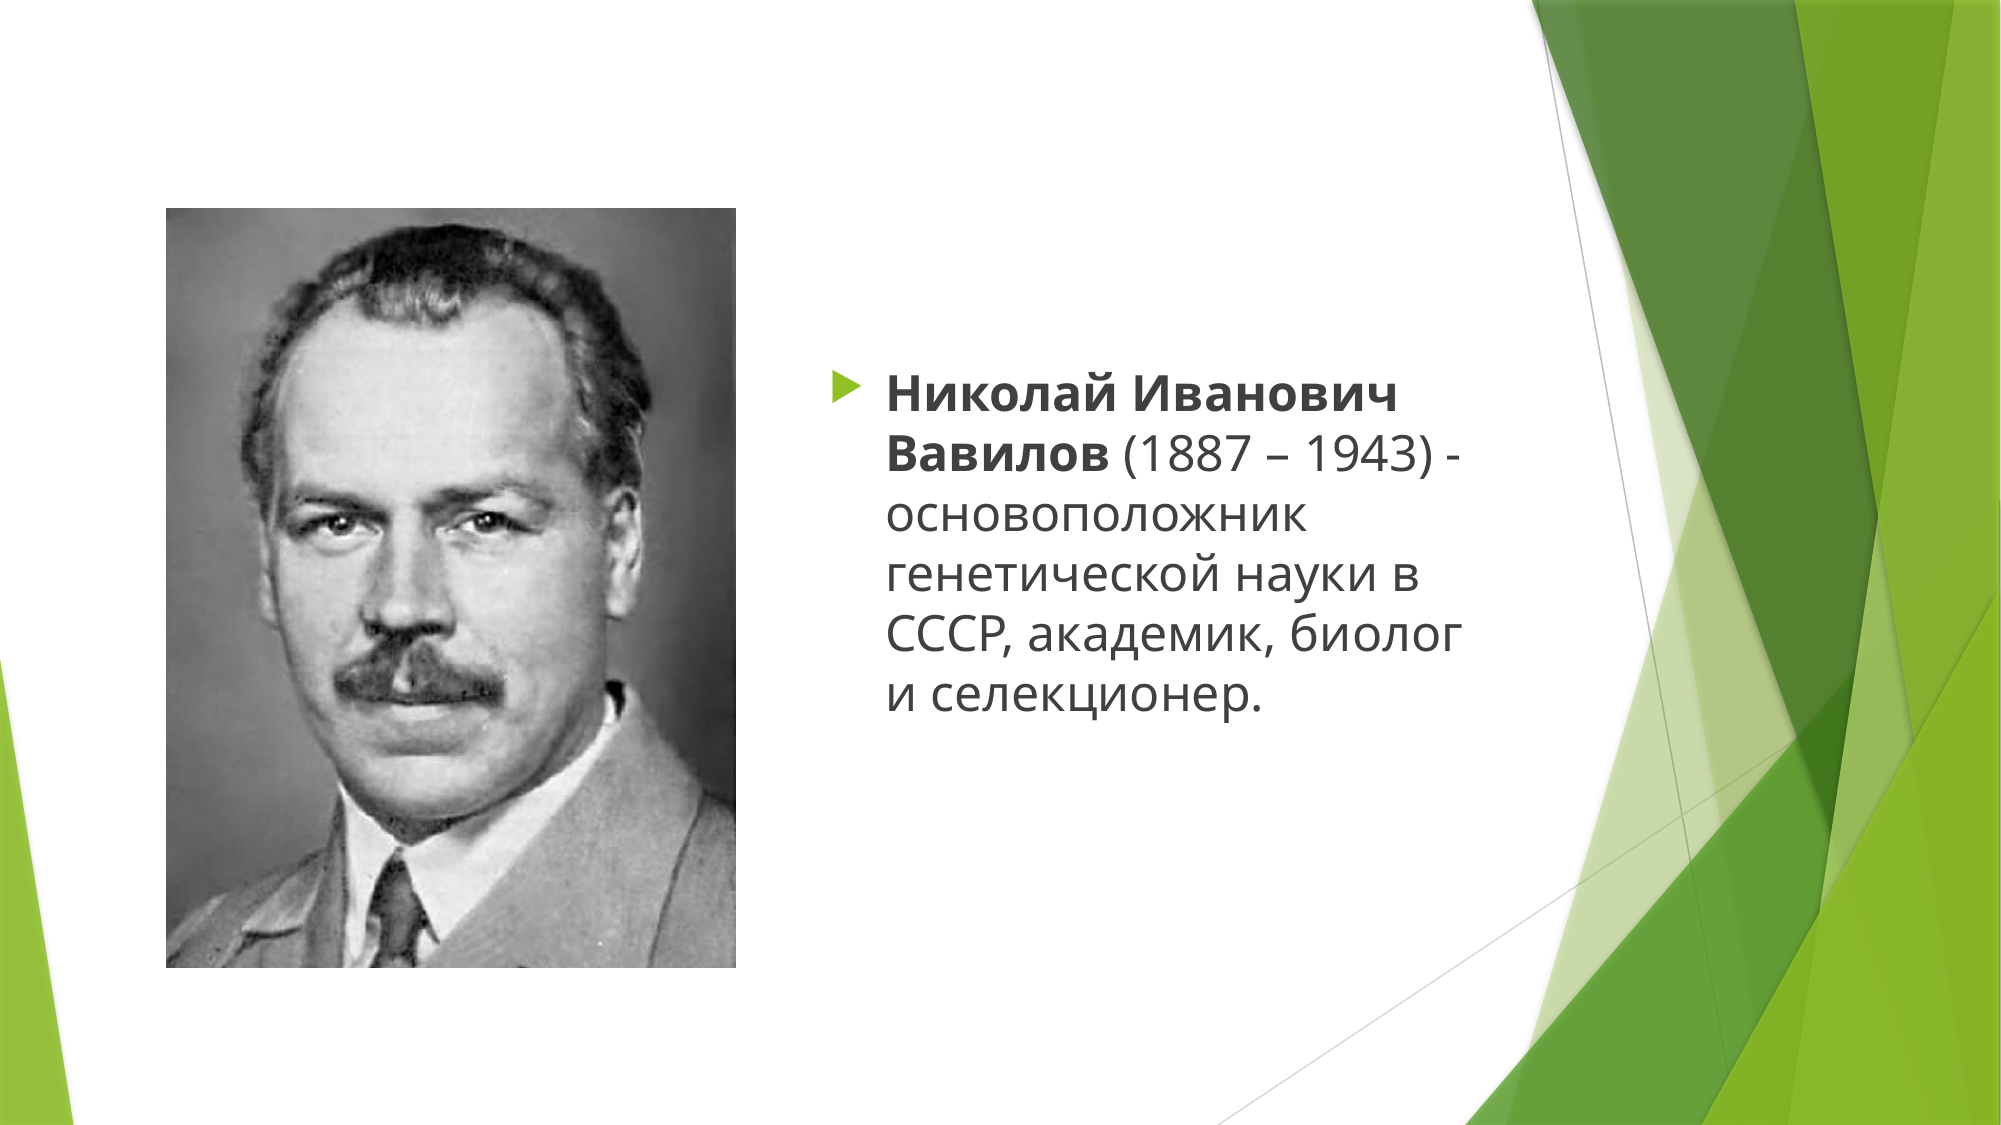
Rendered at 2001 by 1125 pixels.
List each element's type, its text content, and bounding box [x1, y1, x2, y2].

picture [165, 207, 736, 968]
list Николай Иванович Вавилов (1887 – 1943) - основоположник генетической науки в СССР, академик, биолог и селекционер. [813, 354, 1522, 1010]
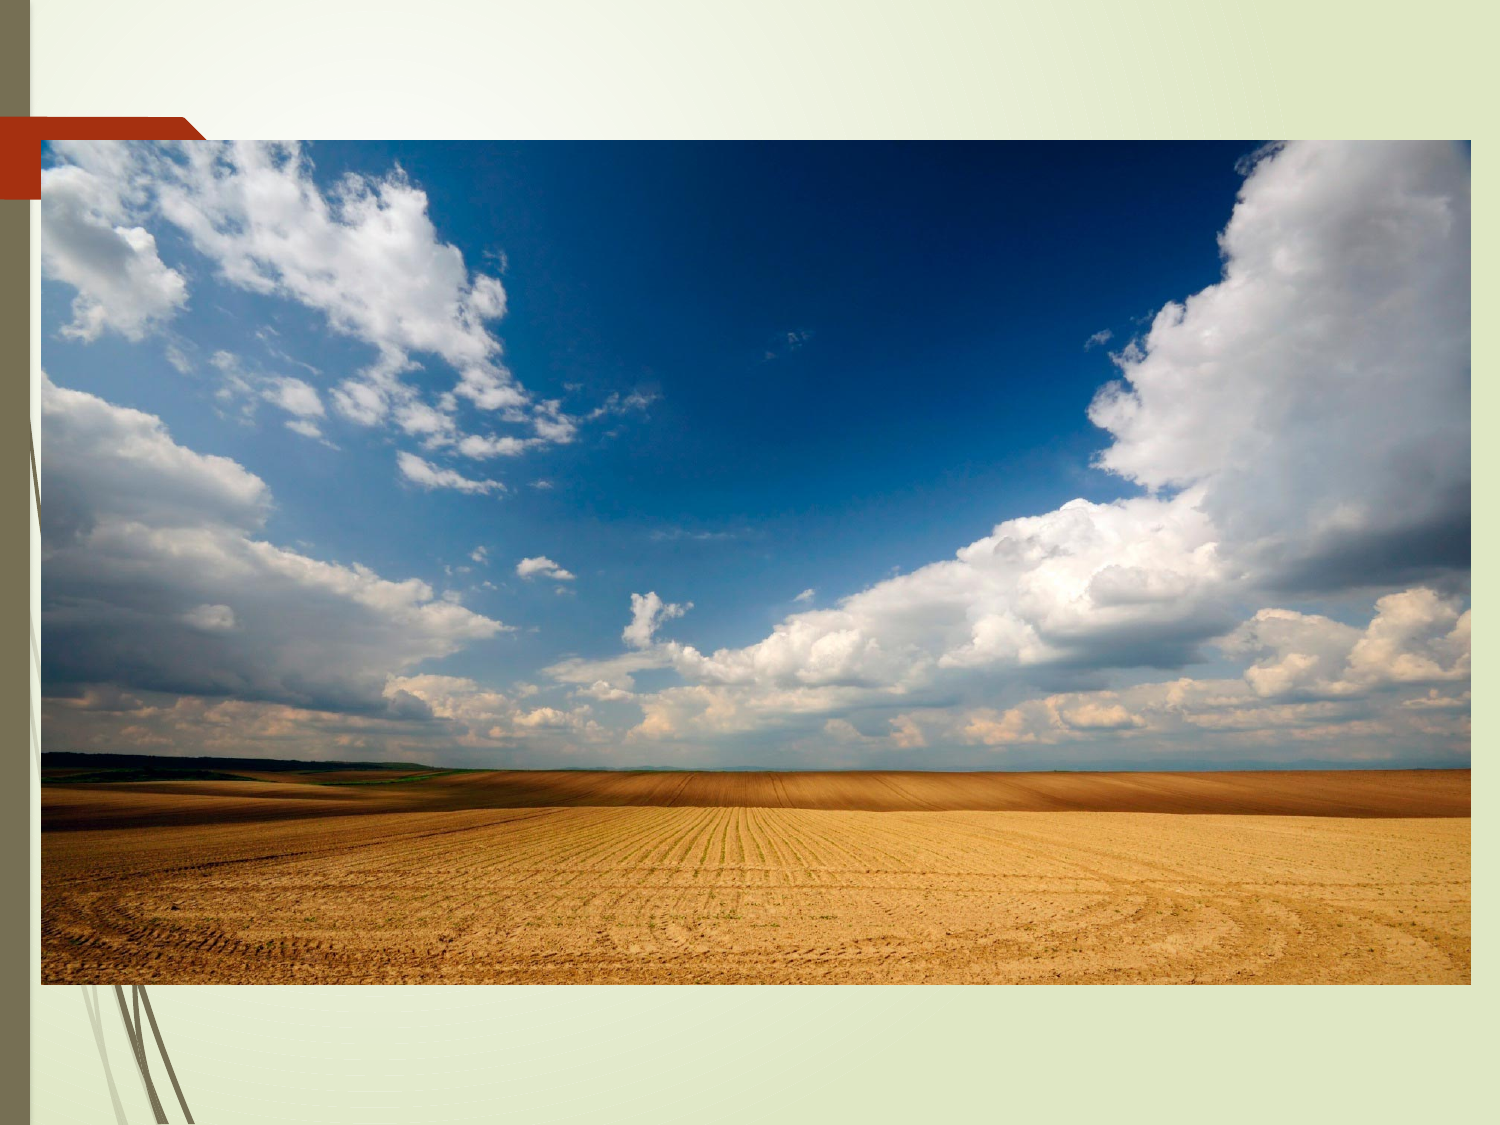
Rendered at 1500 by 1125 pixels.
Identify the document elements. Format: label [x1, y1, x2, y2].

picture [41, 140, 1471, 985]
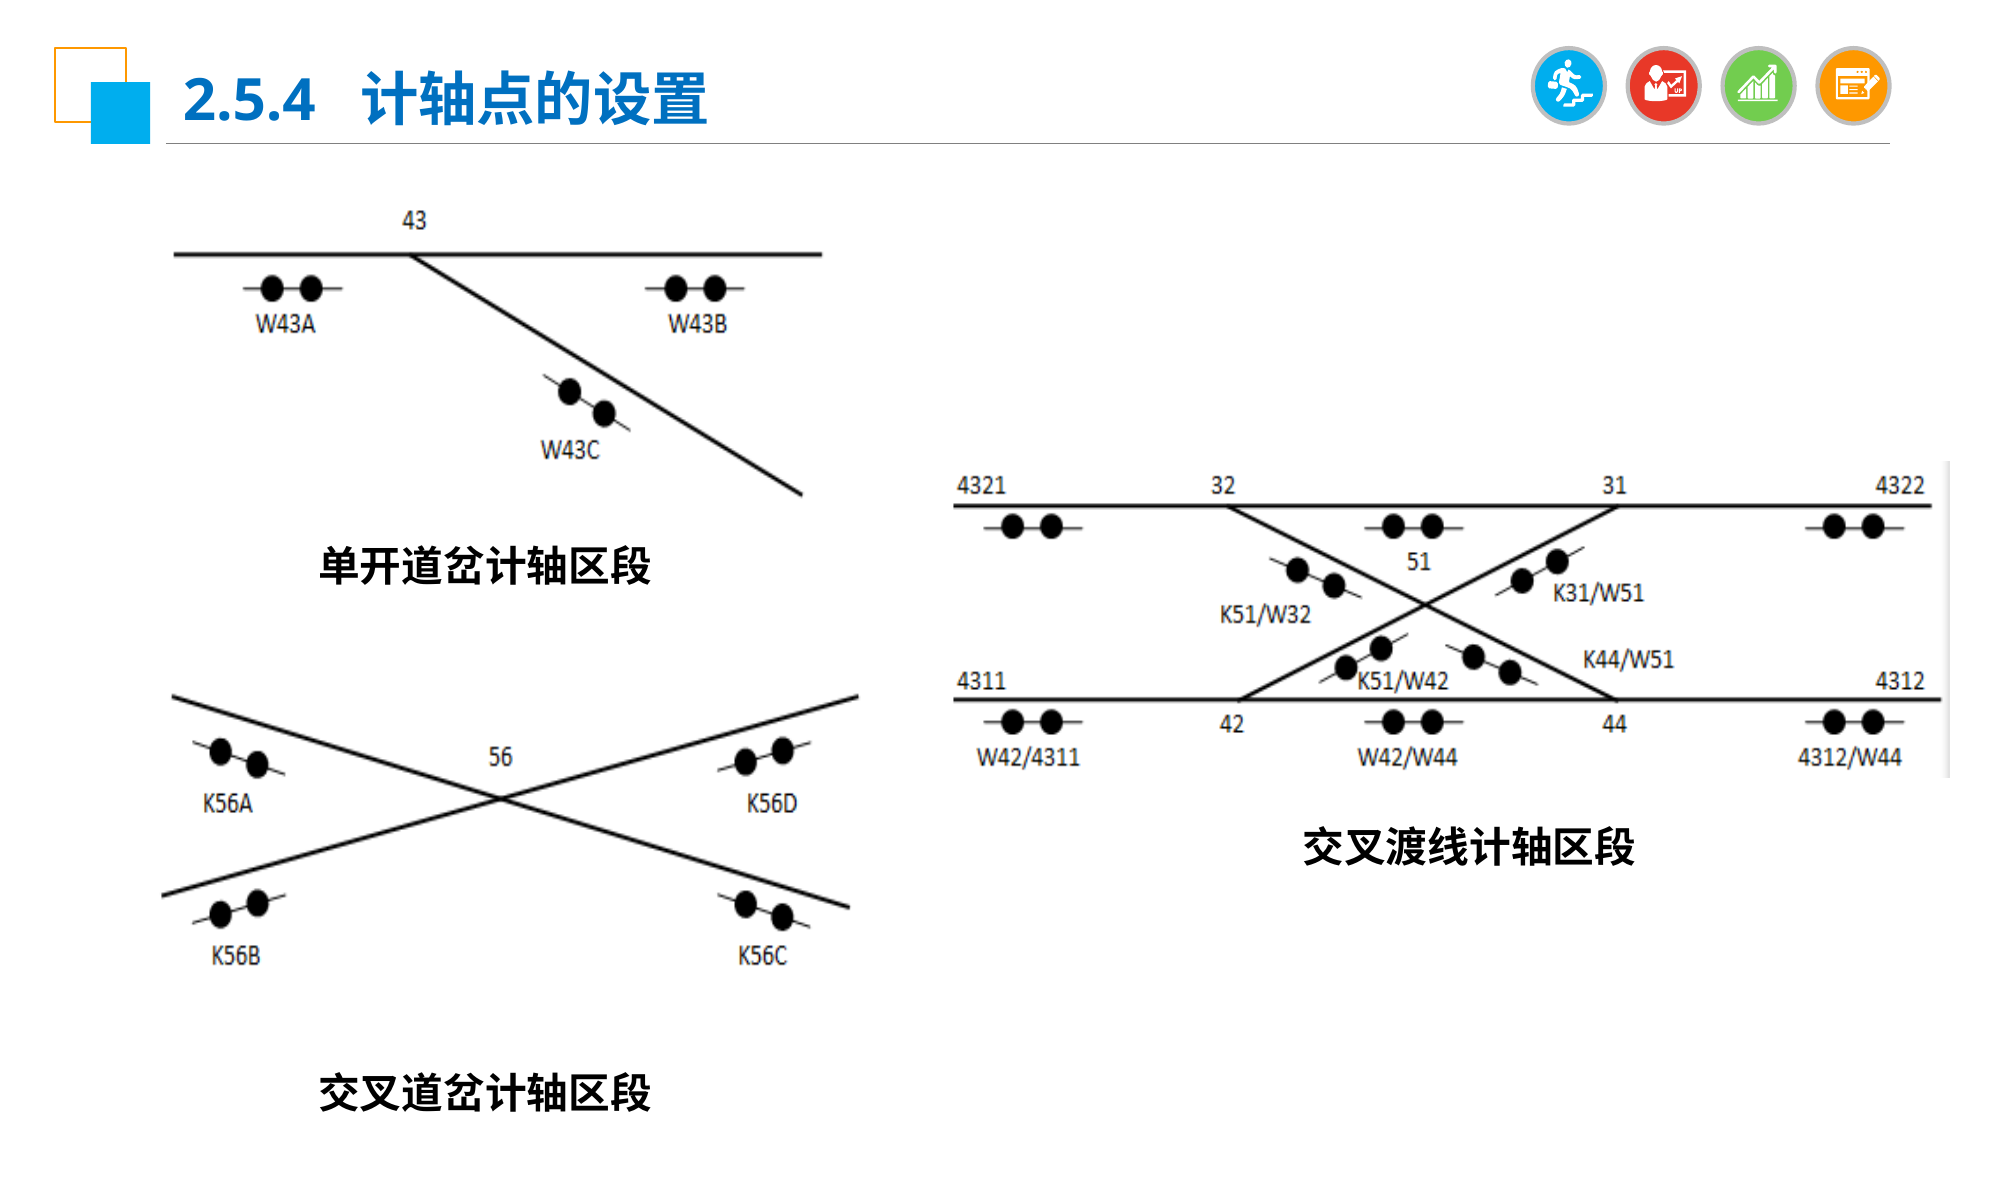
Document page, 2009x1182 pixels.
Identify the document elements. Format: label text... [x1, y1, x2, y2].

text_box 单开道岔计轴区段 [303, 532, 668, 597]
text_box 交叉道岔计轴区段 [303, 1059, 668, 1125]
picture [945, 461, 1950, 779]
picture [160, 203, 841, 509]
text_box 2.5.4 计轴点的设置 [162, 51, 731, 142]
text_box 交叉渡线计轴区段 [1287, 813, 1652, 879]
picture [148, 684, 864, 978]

=-=-=

Using the entries above, give again each line from the one containing "Identify the document elements. Format: label text..." through the last line, exactly and only those.

Identify the document elements. Format: label text... [x1, y1, x2, y2].

text_box 单开道岔计轴区段 [303, 532, 668, 597]
text_box 交叉道岔计轴区段 [303, 1059, 668, 1125]
picture [945, 461, 1950, 779]
picture [160, 203, 841, 509]
text_box 2.5.4 计轴点的设置 [162, 51, 731, 142]
text_box 交叉渡线计轴区段 [1287, 813, 1652, 879]
picture [148, 684, 864, 978]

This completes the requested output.